Пастернака действительно мучило, что передовые статьи Эренбурга написаны с невероятным ожесточением против немцев. Поэт боялся, что народ может проникнуться дополнительной яростью, жестокосердием, которого и так хватало в жизни страны.
Настойчивый тон писем Пастернака, его выступлений и разговоров двух военных лет – утверждение нового состояния жизни, новой ноты. Он вглядывается в военную Москву, пытаясь почувствовать изменившуюся атмосферу общества.
Судьба самого Пастернака переламывается во время войны: у него возникает чувство ветхого и нового человека. Чистополь – это путь от поэта к прозаику, автору “Доктора Живаго”.
Алма-Ата. “Голливуд на границе Китая”
И на этом сквозняке
Исчезают, мысли, чувства…
Даже вечное искусство
Нынче как-то налегке!
Анна Ахматова
После похорон матери Владимир и Татьяна Луговские выехали в Алма-Ату.
В командировочном удостоверении на имя Луговского сказано, что его вызывают для литературной работы над фильмом “Иван Грозный”, он туда отправляется на срок с н апреля по 28 апреля 1942 года.
Татьяна ехала к мужу. В Алма-Ате для нее нашлась работа художницы в спектакле.

Список записей
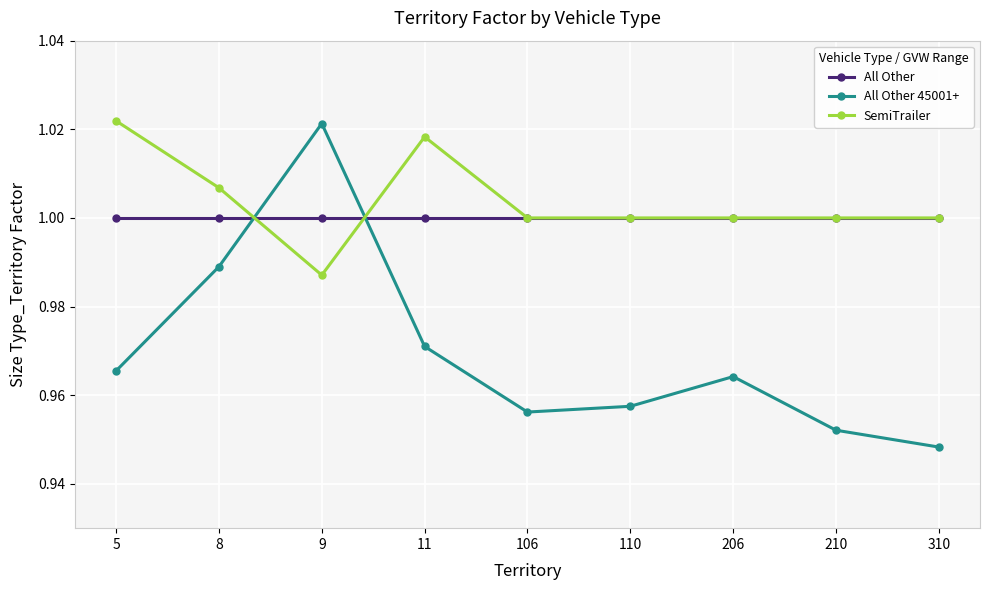

Is the value of All Other 45001+ at 310 greater than the value of All Other at 110?

No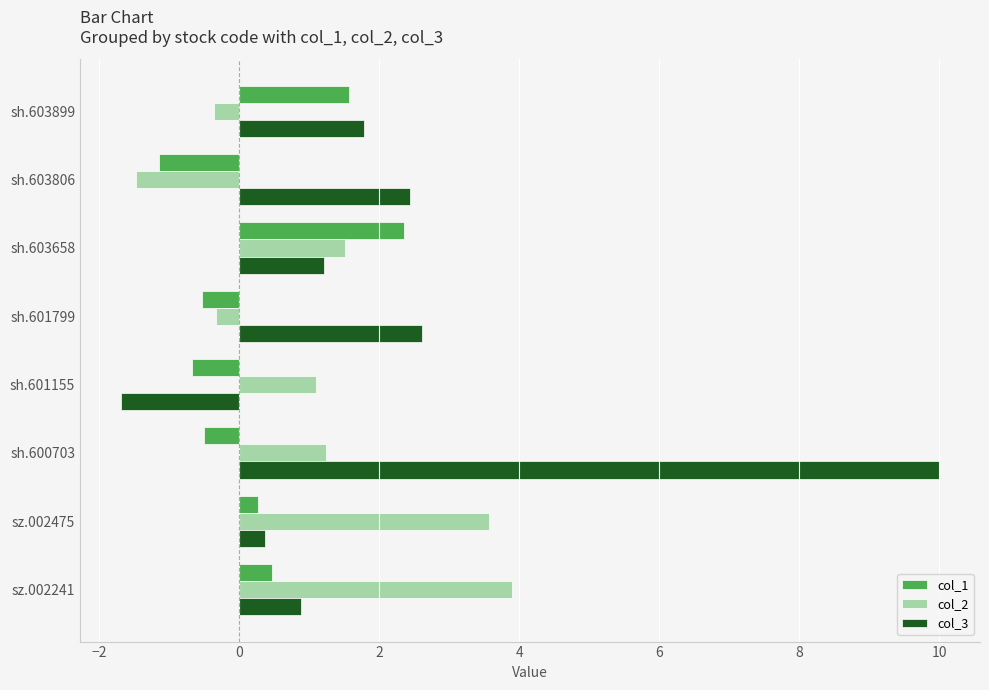

Read the col_2 value at sh.601799.

-0.3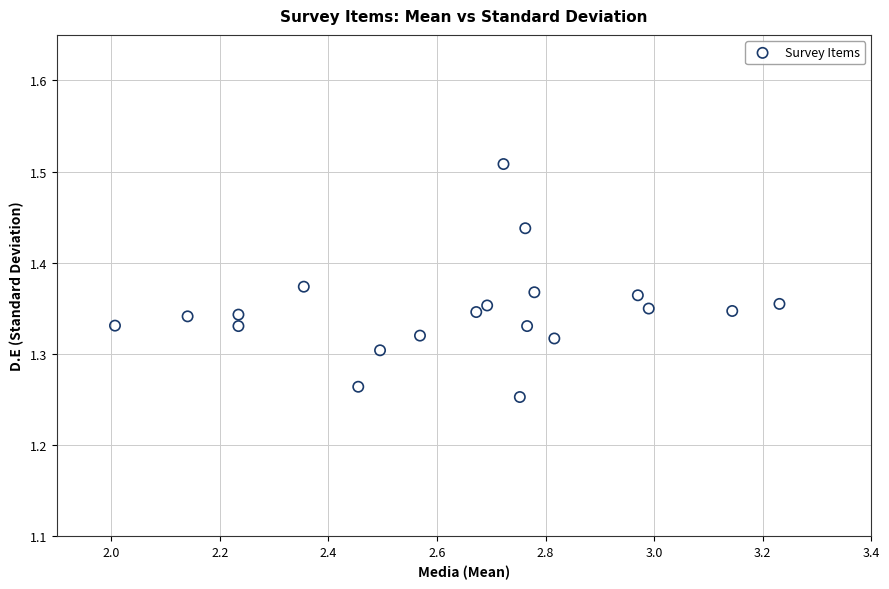

What is the range of X values (max minus min)?

1.2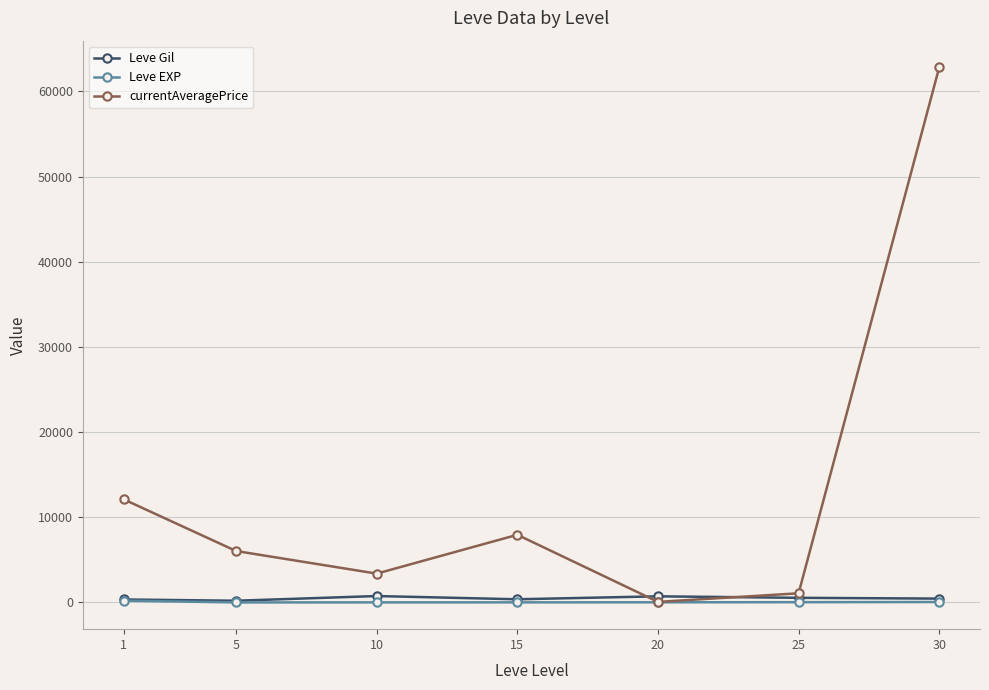

Between 15 and 20, which series saw the biggest shift?

currentAveragePrice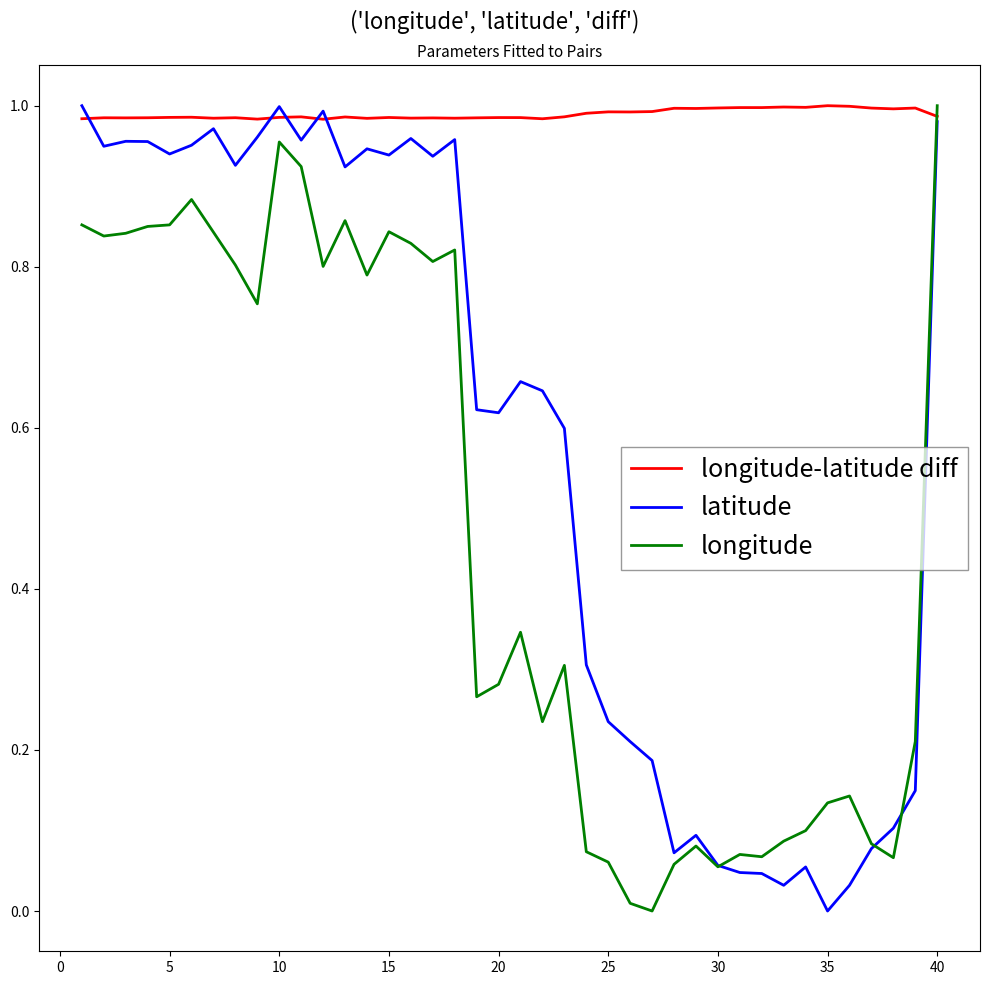

Which series has the largest total across all categories?

longitude-latitude diff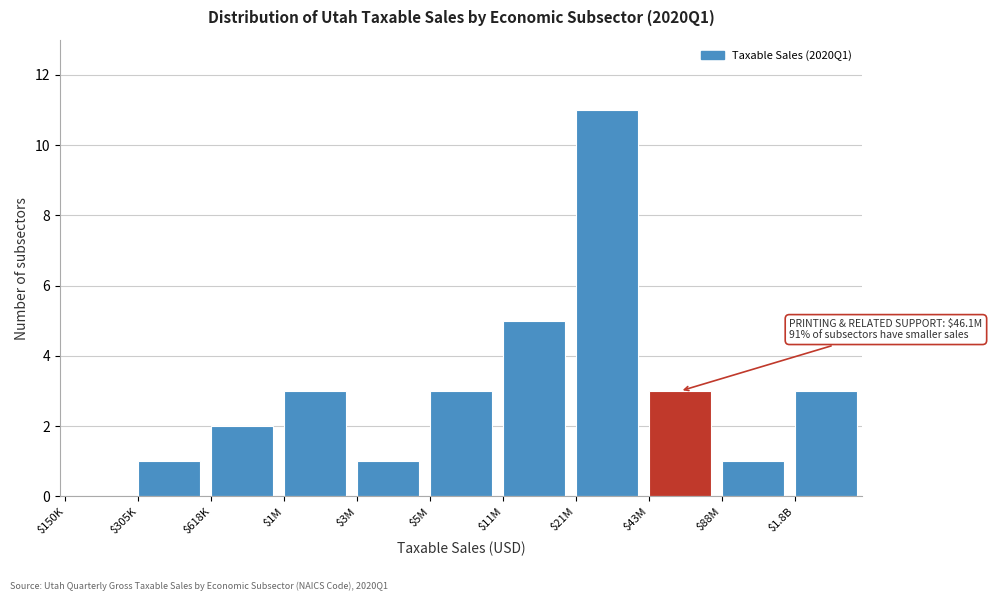

What is the sum of all values?

33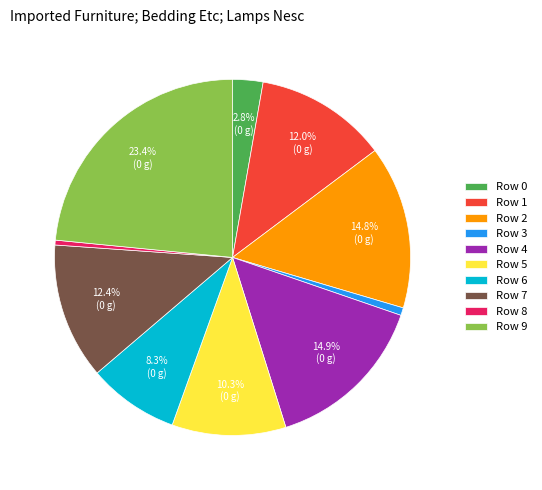

What percentage is NOT represented by Row 6?

91.7%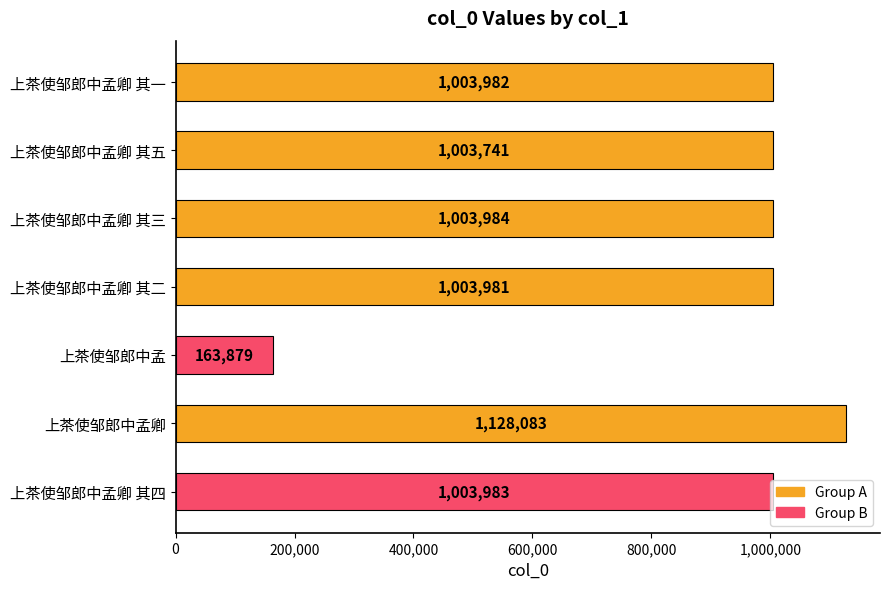

Count the number of data series in this chart.

1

Задания
#1 Куда, согласно фрагменту, выехали Владимир и Татьяна Луговские после похорон матери?
#2 Воспроизведите без изменений часть фрагмента от слов «Судьба самого Пастернака» до слов «выехали в Алма-Ату.» включительно.
Записи для работы не понадобятся.

Ответы
#1 В Алма-Ату.

#2
Судьба самого Пастернака переламывается во время войны: у него возникает чувство ветхого и нового человека. Чистополь – это путь от поэта к прозаику, автору “Доктора Живаго”.
Алма-Ата. “Голливуд на границе Китая”
И на этом сквозняке
Исчезают, мысли, чувства…
Даже вечное искусство
Нынче как-то налегке!
Анна Ахматова
После похорон матери Владимир и Татьяна Луговские выехали в Алма-Ату.